This section of LMC3403: Technical Communication is organized around the ideas of community, sustainability, and place-making through an initiative called “The Ray,” a sustainable highway that spans 18 miles along I-85 in West Point and LaGrange, Georgia. The highway currently hosts a solarpowered electric vehicle charging station, a tire safety check station, solar-paved roads, bioswales, right-of-way farming, and pollinator gardens and has plans to expand its sustainable technologies to solar shields, right-of-way solar panels, drones, and more.
This is a content oriented language course that investigates current topic under discussion across Russian culture and media. We will consider Russia’s place in a globalizing world and how its imperial and Soviet pasts and geography shape its current development, addressing problems of gender and social equality and environmental issues in particular. As we do so, we will cover the major components of the first semester of the third-year Russian language curriculum.
This course introduces students to the history, theory and practice of international development. Students will examine the different meanings and objectives of global development, paying particular attention to economic growth, poverty alleviation, inequality reduction, capability enhancement, the defense of human rights and sustainability.
I am in conversation with CARE/Counseling Center to devise materials that could extend these tools beyond the classroom and into the broader Georgia Tech student community. In addition, I intend reach out to a new community partner to explore how we might address the inequalities of mental health and self-care for people of color. I would like to invite the Atlanta-based art-activist group “The Nap Ministry” to give a workshop to the class.
The core objective of the Principles of Macroeconomics course is to familiarize students with how policy makers at the Federal level are thinking about the national economy, its health, the inevitable booms and busts, and what needs to be done to mediate the volatility of business cycle fluctuations.
This course asks how selected educational theories can inform tangible media design to support informed action on environmental challenges. We will ask how to use such approaches to support creativity, engagement, and education on issues such as pollution, waste, and recycling. The goal is to combine physical computing and material design as applied educational technologies to educate and activate response to specific environmental challenges. We will focus on challenges on the Georgia Tech campus and problems we face every day as students or staff.
Storytelling and Social Change: Russian Literature, Film, and Ethnography
This course investigates the form and contexts of Russian prose, film, and documentary storytelling that challenges norms and seeks social change. Authors will include Tolstoy, Chekhov, Zoshchenko, Tokareva, and Ulitskaya among others. We will also work with Soviet and contemporary films, and ethnographic media, considering through these various forms why storytelling endures as a medium for transforming people and environments.

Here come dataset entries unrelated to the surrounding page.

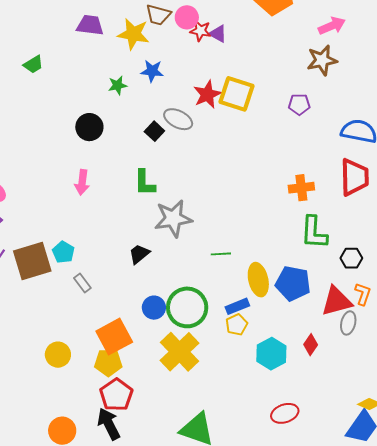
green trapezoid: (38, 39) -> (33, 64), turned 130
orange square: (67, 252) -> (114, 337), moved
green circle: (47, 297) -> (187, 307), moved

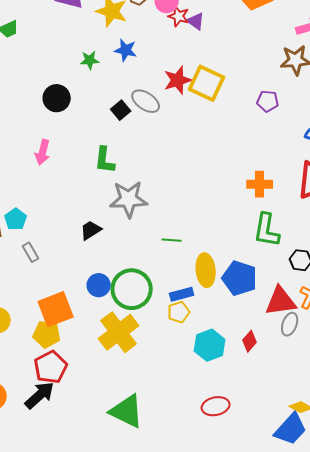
black arrow: (109, 424) -> (40, 395), turned 68

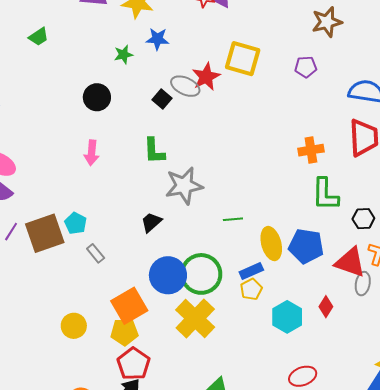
red star: (178, 80) -> (206, 77), moved
blue circle: (99, 285) -> (168, 275), size x1.6
red triangle: (281, 301) -> (350, 262), turned 36

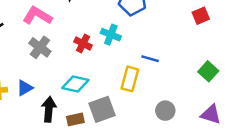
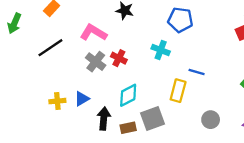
red cross: (83, 44) -> (119, 58), moved
cyan diamond: (75, 84) -> (128, 95), turned -40

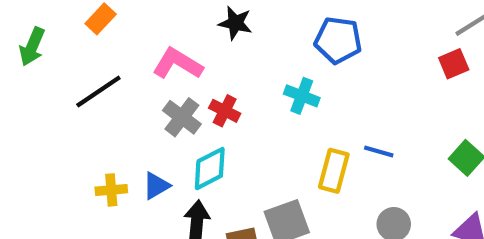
blue line: (197, 72) -> (379, 151), moved
cyan diamond: (128, 95) -> (210, 169), moved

What new cultures of computing are needed for the Anthropocene? How can we re-design the invention, consumption, and use of computing amid climate change? What are responsible futures of computing in times of environmental upheaval? In this project studio course, we will draw on methods and theories from design, art, the humanities and social sciences to critically re-imagine computing in the Anthropocene.
The Shape of the City: Gentrification and Culture in Atlanta and America
Gentrification—the economic and cultural “revitalization” of American cities--has been, for better or worse, the defining feature of urban life in the twentyfirst century. As late as the 1990s, the “inner city” was often portrayed in journalism and popular culture as a decaying, crime-ridden ghetto; now it is often seen as a booming, culturally vibrant, economically desirable playground for hipsters and creatives—at least those who can afford it. How did this happen? Is it good or bad? Can gentrification go on forever?